The door was locked. It was necessary to go after the watchman. Tamara with difficulty sought out a bald, ancient old man, grown over as though with bog moss by entangled gray bristles; with little rheumy eyes and an enormous, reddish, dark-blue granulous nose, on the manner of a cookie.
He unlocked the enormous hanging lock, pushed away the bolt and opened the rusty, singing door. The cold, damp air together with the mixed smell of the dampness of stones, frankincense, and dead flesh breathed upon the girls. They fell back, huddling closely into a timorous flock. Tamara alone went after the watchman without wavering.
It was almost dark in the chapel. The autumn light penetrated scantily through the little, narrow prison-like window, barred with an iron grating. Two or three images without chasubles, dark and without visages, hung upon the walls. Several common board coffins were standing right on the floor, upon wooden carrying shafts.

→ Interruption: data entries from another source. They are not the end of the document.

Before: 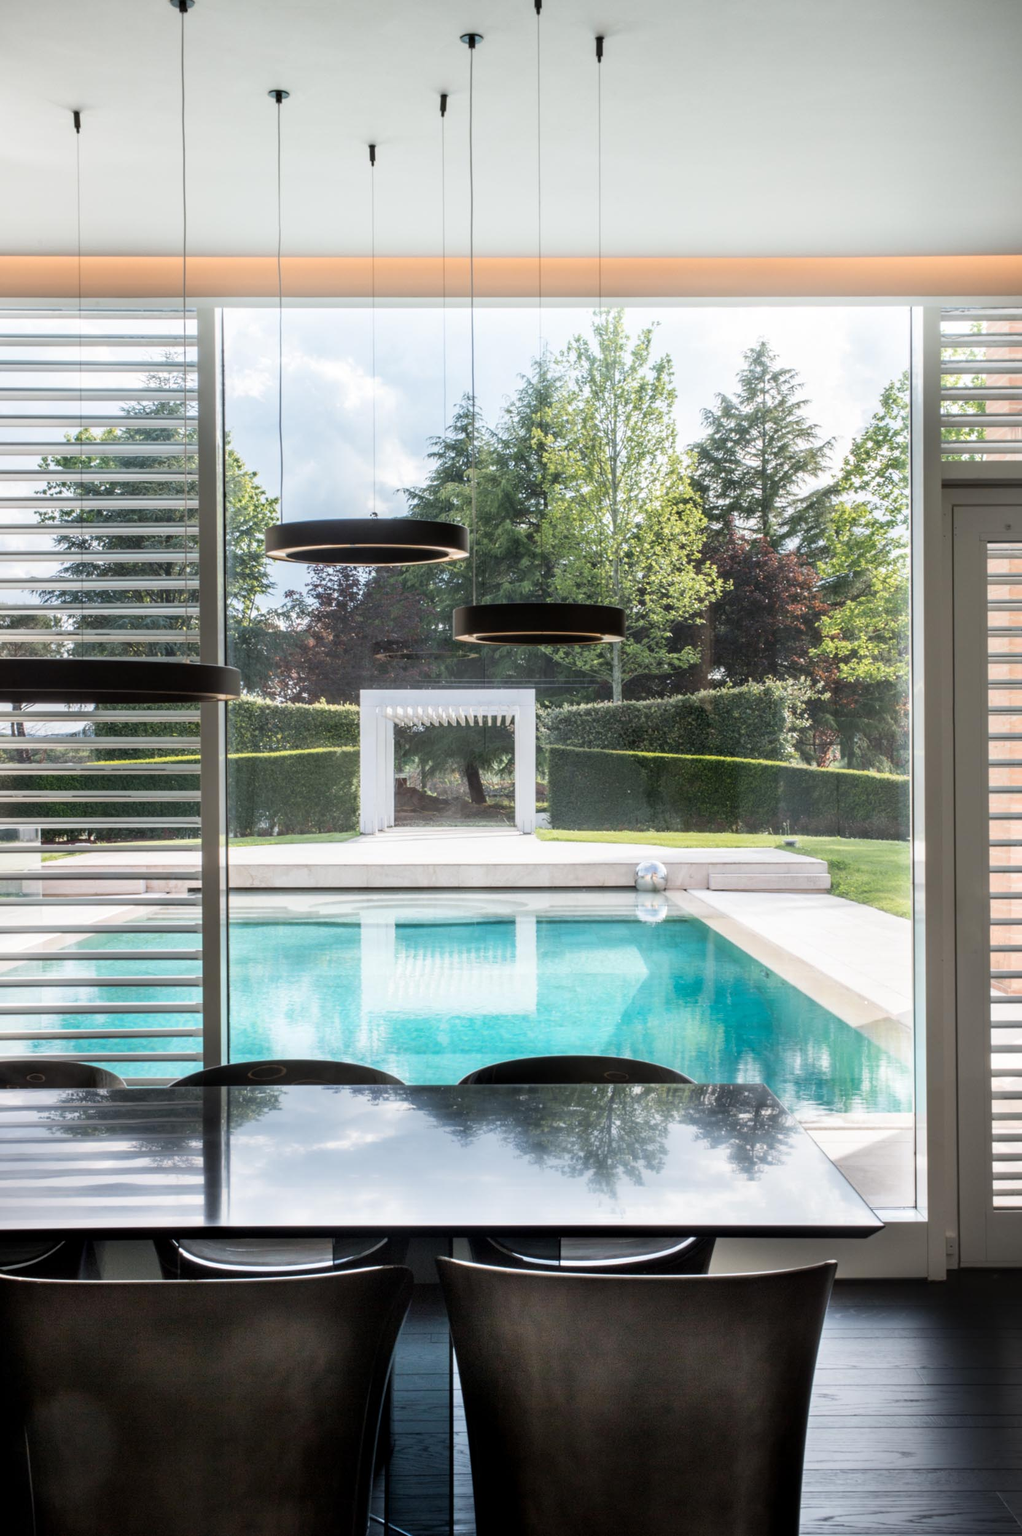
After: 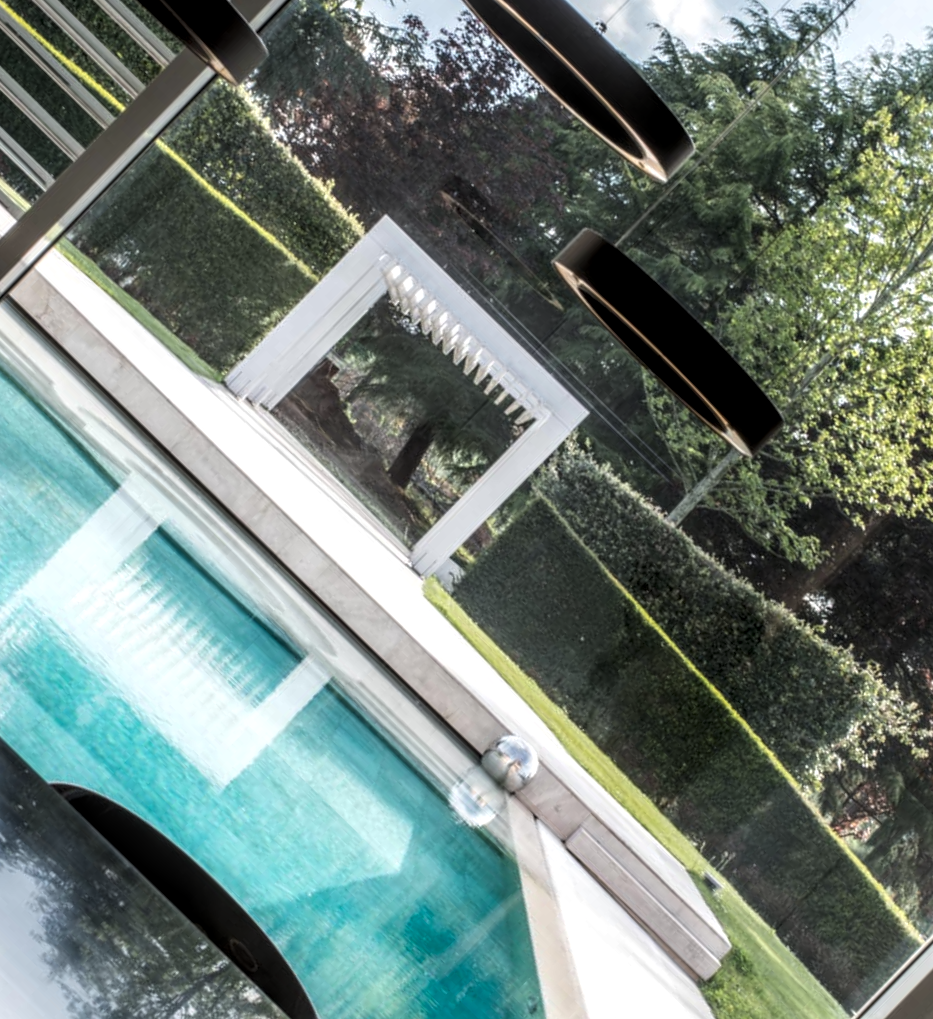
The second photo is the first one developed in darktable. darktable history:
levels: levels [0.029, 0.545, 0.971]
crop and rotate: angle -44.47°, top 16.355%, right 0.874%, bottom 11.605%
local contrast: detail 130%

One in the middle was empty, and the taken-off lid was lying alongside.
“What sort is yours, now?” asked the watchman hoarsely and took some snuff. “Do you know her face or not?”
“I know her.”
“Well, then, look! I’ll show them all to you. Maybe this one? ...”

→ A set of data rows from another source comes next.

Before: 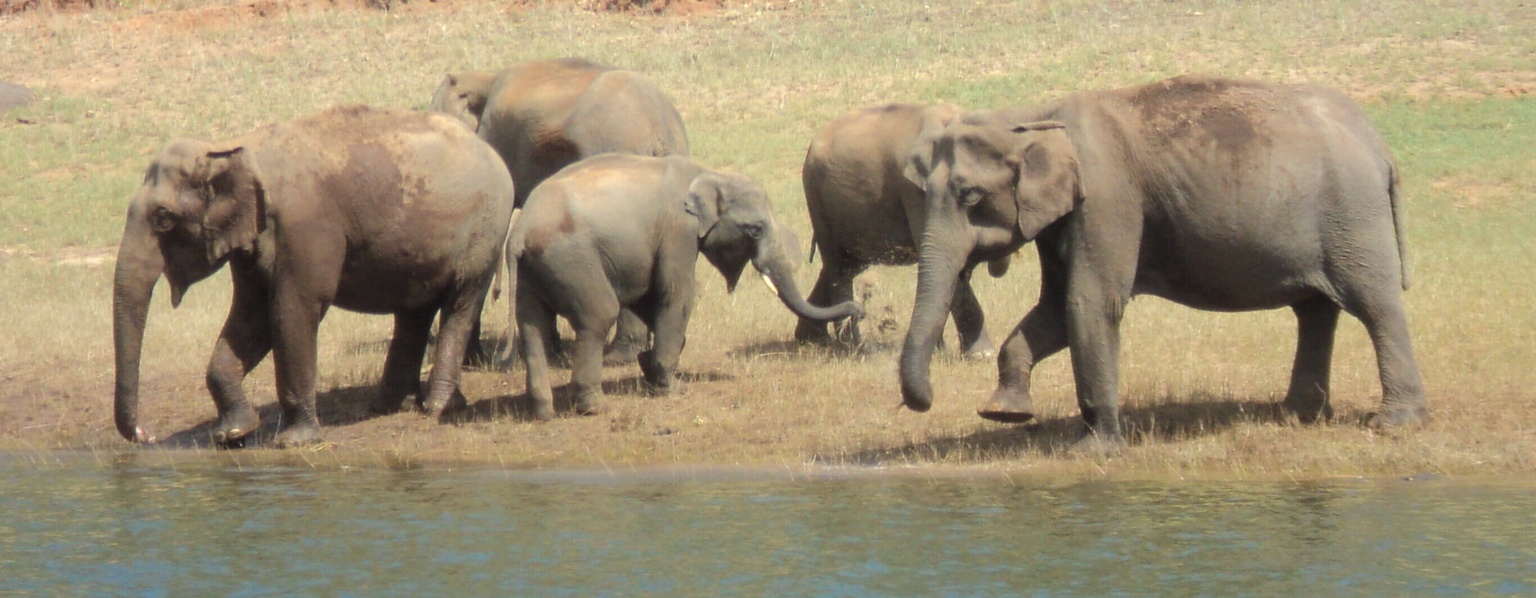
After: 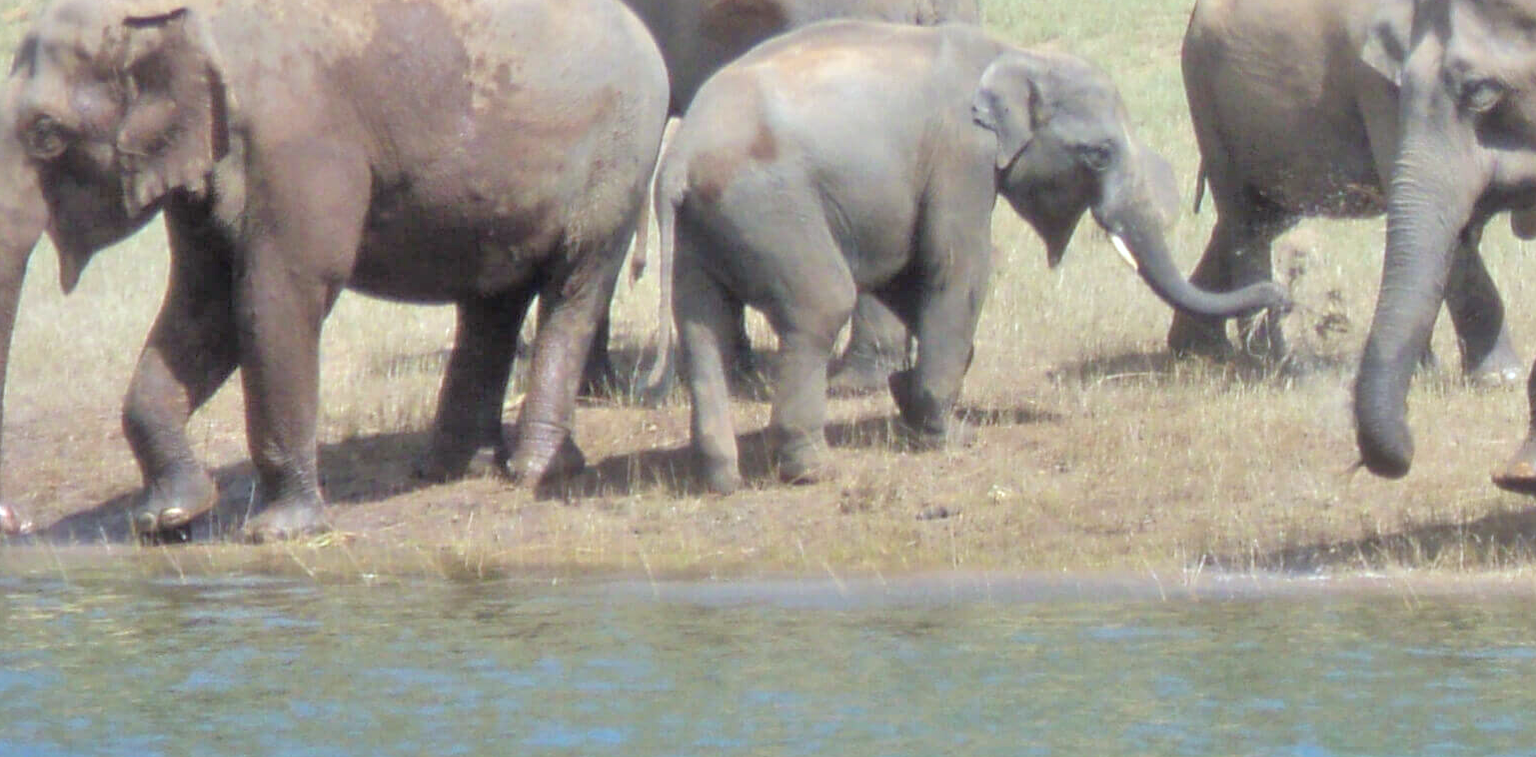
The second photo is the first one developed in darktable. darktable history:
tone equalizer: -7 EV 0.15 EV, -6 EV 0.6 EV, -5 EV 1.15 EV, -4 EV 1.33 EV, -3 EV 1.15 EV, -2 EV 0.6 EV, -1 EV 0.15 EV, mask exposure compensation -0.5 EV
crop: left 8.966%, top 23.852%, right 34.699%, bottom 4.703%
white balance: red 0.948, green 1.02, blue 1.176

And he took the lid off one of the coffins, not yet fastened down with nails. A wrinkled old woman, dressed any old way in her tatters, with a swollen blue face, was lying there. Her left eye was closed; while the right was staring and gazing immovably and frightfully, having already lost its sparkle and resembling mica that had lain for a long time.
“Not this one, you say? Well, look ... Here’s more for you!” said the watchman; and one after the other, opening the lids, exhibited the decedents—all, probably, the poorest of the poor: picked up on the streets, intoxicated, crushed, maimed and mutilated, beginning to decompose. Certain ones had already begun to show on their hands and faces bluish-green spots, resembling mould—signs of putrefaction. One man, without a nose, with an upper hare-lip cloven in two, had worms, like little white dots, swarming upon his sore-eaten face. A woman who had died from hydropsy, reared like a whole mountain from her board couch, bulging out the lid.

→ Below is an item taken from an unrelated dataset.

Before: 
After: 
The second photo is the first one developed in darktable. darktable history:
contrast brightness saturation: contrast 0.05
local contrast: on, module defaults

All of them had been hastily sewn up after autopsy, repaired, and washed by the moss-covered watchman and his mates. What affair was it of theirs if, at times, the brain got into the stomach; while the skull was stuffed with the liver and rudely joined with the help of sticking plaster to the head? The watchmen had grown used to everything during their night-marish, unlikely, drunken life; and, by the bye, almost never did their voiceless clients prove to have either relatives or acquaintances...
A heavy odour of carrion—thick, cloying, and so viscid that to Tamara it seemed as though it was covering all the living pores of her body just like glue—stood in the chapel.